Dass mit der IV-Revision Leuten mit nicht erklärbaren Schmerzbildern wie Andreas Schnorf besonders hart angepackt werden, ist heikel, sagt Thomas Gächter, Professor für Sozialversicherungsrecht an der Universität Zürich.
«Es ist eine Gruppe von Leuten, die ganz legal eine Rente erhalten hat bei einem Krankheitsbild, das früher anerkannt war. Und diese Gruppe, die heute keine Rente erhalten würde, wird nun revidiert und an dieser Gruppe werden Kosten gespart und das ist ein Gerechtigkeitsproblem.»
IV-Bezüger landen bei der Sozialhilfe
Einen negativen Rentenentscheid vor Gericht zu korrigieren, ist für Leute, mit nicht genau feststellbaren Schmerzbildern, kaum möglich. Auch, wenn der Patient genau gleich krank ist wie zum Zeitpunkt, als ihm die Rente zugesprochen worden ist.
Richtern fehlt das medizinische Wissen, eine Arbeitsfähigkeit des Patienten zu beurteilen. Und: Wird ein Unfall nur als mittelschwer eingestuft, fällt er grundsätzlich als Ursache für eine Invalidität weg. Dabei spielt es keine Rolle, wie es dem Opfer tatsächlich geht.
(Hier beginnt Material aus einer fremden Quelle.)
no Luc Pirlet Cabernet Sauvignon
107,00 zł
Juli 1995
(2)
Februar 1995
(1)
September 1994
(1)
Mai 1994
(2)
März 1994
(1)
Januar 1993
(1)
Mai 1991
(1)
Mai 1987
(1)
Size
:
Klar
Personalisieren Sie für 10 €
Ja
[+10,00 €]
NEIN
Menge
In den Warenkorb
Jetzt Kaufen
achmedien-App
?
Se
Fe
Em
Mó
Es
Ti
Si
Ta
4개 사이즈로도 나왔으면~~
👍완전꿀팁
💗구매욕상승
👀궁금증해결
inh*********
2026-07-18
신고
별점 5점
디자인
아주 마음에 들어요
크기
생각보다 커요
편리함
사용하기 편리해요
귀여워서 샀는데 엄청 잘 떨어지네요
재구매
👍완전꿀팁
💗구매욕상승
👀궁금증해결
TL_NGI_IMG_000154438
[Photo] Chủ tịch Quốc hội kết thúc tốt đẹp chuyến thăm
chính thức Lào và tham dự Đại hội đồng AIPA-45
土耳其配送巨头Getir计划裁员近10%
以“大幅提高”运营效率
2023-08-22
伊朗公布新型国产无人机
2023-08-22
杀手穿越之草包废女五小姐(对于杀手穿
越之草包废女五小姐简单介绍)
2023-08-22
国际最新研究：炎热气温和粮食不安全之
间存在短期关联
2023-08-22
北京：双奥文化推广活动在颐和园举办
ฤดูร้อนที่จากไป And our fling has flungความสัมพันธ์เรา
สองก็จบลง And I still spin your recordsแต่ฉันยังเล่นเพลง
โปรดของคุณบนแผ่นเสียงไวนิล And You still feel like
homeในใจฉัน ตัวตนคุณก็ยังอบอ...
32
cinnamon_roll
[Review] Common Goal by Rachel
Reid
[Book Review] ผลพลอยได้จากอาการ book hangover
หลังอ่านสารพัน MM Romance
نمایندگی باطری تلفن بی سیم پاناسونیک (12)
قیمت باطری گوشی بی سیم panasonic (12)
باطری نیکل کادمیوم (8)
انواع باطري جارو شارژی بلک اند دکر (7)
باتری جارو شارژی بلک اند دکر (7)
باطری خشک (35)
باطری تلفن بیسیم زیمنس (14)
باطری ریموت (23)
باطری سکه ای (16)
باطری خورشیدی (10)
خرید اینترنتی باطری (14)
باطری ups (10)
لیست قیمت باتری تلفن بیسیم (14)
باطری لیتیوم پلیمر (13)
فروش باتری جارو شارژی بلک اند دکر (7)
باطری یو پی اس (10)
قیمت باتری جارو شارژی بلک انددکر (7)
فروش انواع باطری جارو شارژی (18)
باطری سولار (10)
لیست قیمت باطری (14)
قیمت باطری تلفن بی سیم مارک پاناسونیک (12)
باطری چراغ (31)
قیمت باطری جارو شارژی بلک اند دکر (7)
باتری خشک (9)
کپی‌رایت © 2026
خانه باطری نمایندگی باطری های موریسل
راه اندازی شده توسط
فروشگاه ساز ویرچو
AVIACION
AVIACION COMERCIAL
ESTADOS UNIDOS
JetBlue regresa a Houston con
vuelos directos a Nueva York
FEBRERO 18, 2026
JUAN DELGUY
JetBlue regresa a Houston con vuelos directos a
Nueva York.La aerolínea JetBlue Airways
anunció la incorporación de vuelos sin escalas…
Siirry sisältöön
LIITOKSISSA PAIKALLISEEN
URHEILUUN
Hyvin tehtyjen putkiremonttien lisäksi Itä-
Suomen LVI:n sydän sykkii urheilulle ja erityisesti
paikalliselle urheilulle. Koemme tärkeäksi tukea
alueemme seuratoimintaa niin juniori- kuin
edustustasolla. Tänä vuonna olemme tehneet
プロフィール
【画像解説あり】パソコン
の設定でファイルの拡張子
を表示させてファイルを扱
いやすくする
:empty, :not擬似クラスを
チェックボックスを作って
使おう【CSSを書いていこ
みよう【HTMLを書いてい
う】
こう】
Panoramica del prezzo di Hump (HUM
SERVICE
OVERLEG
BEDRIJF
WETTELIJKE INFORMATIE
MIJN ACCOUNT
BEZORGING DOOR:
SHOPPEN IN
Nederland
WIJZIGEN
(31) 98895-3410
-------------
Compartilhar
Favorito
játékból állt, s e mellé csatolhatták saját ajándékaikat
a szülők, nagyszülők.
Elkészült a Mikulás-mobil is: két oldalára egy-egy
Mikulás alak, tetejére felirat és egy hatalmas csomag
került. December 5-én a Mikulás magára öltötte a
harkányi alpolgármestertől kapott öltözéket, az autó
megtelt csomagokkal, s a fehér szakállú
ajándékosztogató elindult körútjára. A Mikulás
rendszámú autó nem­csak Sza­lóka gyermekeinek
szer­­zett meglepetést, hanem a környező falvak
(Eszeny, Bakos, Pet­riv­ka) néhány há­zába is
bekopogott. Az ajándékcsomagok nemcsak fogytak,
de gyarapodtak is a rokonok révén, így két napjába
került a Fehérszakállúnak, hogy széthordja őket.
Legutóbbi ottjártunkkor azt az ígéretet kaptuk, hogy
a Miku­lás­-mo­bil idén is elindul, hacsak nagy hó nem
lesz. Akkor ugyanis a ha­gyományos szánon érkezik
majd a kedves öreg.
Die Folgen sind absehbar: Wer nicht arbeiten kann und keine Rente mehr erhält, landet über kurz oder lang bei der Sozialhilfe. Dann zahlt die Allgemeinheit die Kosten, die von den Versicherungen nicht mehr übernommen werden.
Manchmal purer Zufall
Ob alte Renten gestrichen oder neue schon gar nicht bewilligt werden, hängt nicht nur vom effektiven Gesundheitszustand ab, sondern oft vom Zufall, sagt Georges Pestalozzi von Integration Handicap.
Kritik an der IV-Revision
Das sagt das Bundesamt für Sozialversicherungen: «Die gesundheitliche Situation von IV-Bezüger/innen kann sich verbessern. Diese Personen sind verpflichtet, alles ihnen Zumutbare zu unternehmen, um ihre Erwerbsfähigkeit entsprechend zu steigern. Dazu gehört auch, dass sie sich so weit als zumutbar selbst eingliedern (z.B. eine ihnen entsprechende Stelle suchen oder ihr Pensum erhöhen). Die IV ihrerseits steht in der Pflicht, sie in der Eingliederung zu unterstützen, soweit sie nicht selbst dafür sorgen können. Nicht nur die IV-Renten von Menschen mit nicht-objektivierbaren Beschwerden sondern alle laufenden IV-Renten werden alle 3 bis 5 Jahre einer Revision unterzogen. Das Verfahren und die Anspruchsvoraussetzungen für Massnahmen der IV sind für alle gleich und im Gesetz geregelt.»